═══ TEXT PROVIDED
There are 100s of thousands of acres out there being HBP by wells/leases that produce pennies per month.
The Lease holders are neglecting these wells...just holding on to them to preserve and cash in on the leases.
For sake of discussion lets limit the production to NG only.
What amount of NG produced on a yearly basis ( per well) would you consider "paying quantities"?
What maintenance is required by law on these wells, are there any regulations that need to be followed?
What law firms have successfully been used to have leases terminated that were held by these low producers?
BTW....I am in OH...but assume this applies to all.
Tags:
Paul,
In the 80's myself and three other individuals drilled 20+ vertical wells to the Clinton sand, if I recall correctly, in (and or around) Columbiana County, Ohio. We used Quality Oil and Gas a small drilling firm owned by Tim Lanzer in Alliance, Ohio. Tim manages a lot of the shallow wells that fall into the category you are describing.
He is bound to have the information you are seeking. The last number I have for him is 330 821 6375. Mention the Laser Drive group, Bill Aull, Dick Matta, Philip Thackray and Mike Yarussi (geologist).
Phil
Paul, here's how it was always framed for me, by oil and gas attorneys:
A judge is loath to shut down a well if it is still producing any profit for the operator. That said, an operator (which can mean a company with 100 employees or a one man show) cannot produce a well that is losing money and call it "commercially producing". If a one man company is operating a well that makes $1,000 year gross and costs $1,500 a year to operate it's not profitable, right? Well maybe that one man does all of the labor and thus counts his costs at $0. There have been cases where judges have had that scenario before them and they have essentially said an operator cannot pretend that their time is worth $0/hr. If you're the operator and the welltender you have to account for the cost of your time and roll that into the equation.
══════
═══ ENTRIES
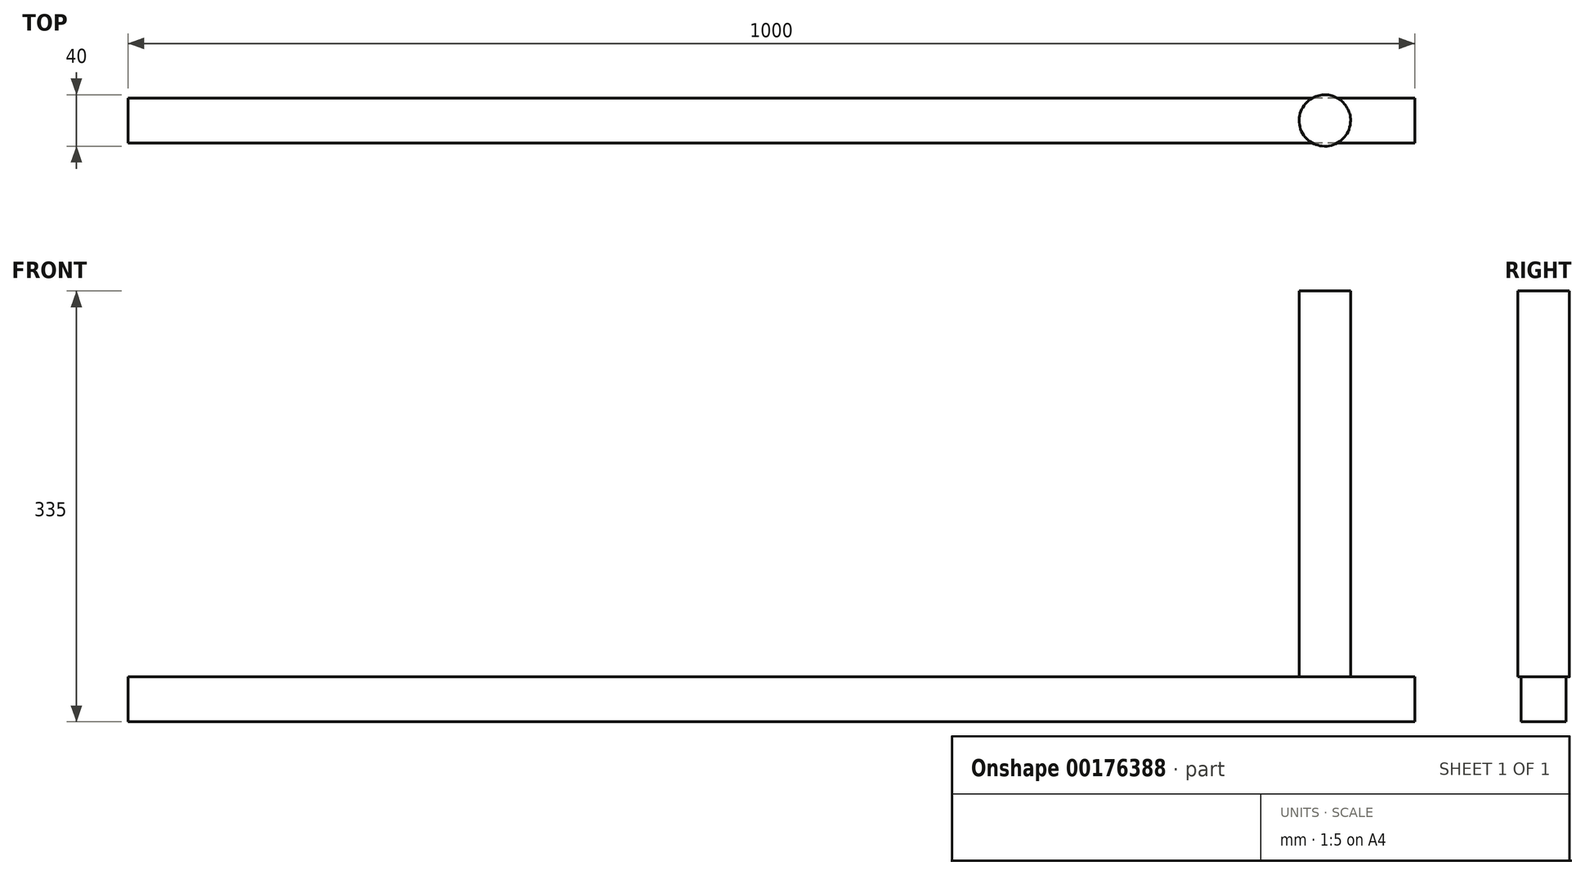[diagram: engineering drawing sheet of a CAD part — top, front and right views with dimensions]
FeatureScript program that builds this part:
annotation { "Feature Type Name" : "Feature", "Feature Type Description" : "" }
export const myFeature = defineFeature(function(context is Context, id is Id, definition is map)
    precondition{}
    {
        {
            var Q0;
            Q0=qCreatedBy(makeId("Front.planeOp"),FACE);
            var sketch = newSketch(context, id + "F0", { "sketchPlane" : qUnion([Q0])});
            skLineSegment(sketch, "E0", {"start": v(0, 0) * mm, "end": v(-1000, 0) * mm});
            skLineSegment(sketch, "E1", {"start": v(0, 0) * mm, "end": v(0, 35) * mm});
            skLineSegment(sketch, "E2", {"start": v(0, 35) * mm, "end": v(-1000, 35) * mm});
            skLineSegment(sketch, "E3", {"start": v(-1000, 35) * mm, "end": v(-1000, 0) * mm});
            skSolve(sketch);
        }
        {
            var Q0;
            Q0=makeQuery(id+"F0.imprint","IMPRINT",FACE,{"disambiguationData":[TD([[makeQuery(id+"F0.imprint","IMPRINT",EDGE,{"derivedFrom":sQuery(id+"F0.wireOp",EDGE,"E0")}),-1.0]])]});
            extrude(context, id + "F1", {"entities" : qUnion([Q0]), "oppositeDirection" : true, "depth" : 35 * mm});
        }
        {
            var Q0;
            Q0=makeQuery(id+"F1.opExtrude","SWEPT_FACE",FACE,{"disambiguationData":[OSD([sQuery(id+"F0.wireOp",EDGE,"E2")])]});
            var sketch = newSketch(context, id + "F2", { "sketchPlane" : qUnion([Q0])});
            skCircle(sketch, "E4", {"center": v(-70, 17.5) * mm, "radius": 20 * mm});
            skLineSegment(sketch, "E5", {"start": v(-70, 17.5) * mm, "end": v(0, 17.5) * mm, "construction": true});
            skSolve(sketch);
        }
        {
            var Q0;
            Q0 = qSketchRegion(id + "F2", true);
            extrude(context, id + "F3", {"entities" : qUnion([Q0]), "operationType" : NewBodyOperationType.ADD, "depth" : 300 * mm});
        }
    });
══════
**STATED EXERCISE**
Reproduce the passage of the discussion about low-producing gas wells from "The Lease holders" to "to be followed?" without changing any wording.

**FINAL RESULT**
The Lease holders are neglecting these wells...just holding on to them to preserve and cash in on the leases.
For sake of discussion lets limit the production to NG only.
What amount of NG produced on a yearly basis ( per well) would you consider "paying quantities"?
What maintenance is required by law on these wells, are there any regulations that need to be followed?